Salami and other senior officers of the Revolutionary Guards routinely advise Iran's supreme leader.

Who are Iran's Revolutionary Guards?

Iran's clerical leader set up the Islamic Revolution Guard Corps 40 years ago to defend the country's Islamic system and to provide a counterweight to the regular armed forces, which they did not trust.

With more than 190,000 active personnel and boasting of its own ground, navy and air forces, the Revolutionary Guards is one of the country's most powerful - and most feared - military and political groups.

While Iran's army guards the country's territory, the Revolutionary Guards was set up to protect the regime itself.

As the group reports directly to the supreme leader, its power is not easily checked by other institutions.

It oversees Iran's strategic weapons and controls the paramilitary Basij Resistance Force, which has often been used to suppress domestic dissent.

The Revolutionary Guards is also thought to control around a third of Iran's economy through a series of subsidiaries and trusts.

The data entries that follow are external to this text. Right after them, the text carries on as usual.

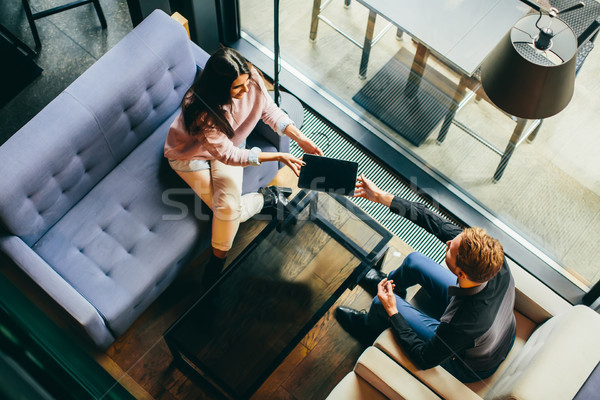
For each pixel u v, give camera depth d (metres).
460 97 2.77
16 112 2.81
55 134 2.03
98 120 2.12
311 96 2.97
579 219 2.70
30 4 3.09
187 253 2.29
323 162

It also holds billions of dollars in construction and engineering contracts.

Elsewhere in the Middle East, the group exerts influence by providing money, weapons, technology, training and advice to allied governments.

Some of the Revolutionary Guards' most elite members operate its shadowy overseas operations arm, the Quds Force, which has ties with armed groups in the region, including Afghanistan, Iraq, Lebanon, the Palestinian territories, and Yemen.

Former Revolutionary Guards officers continue to occupy influential positions in government, parliament and other political bodies. They include former President Mahmoud Ahmadinejad and former parliamentary speaker Ali Larijani.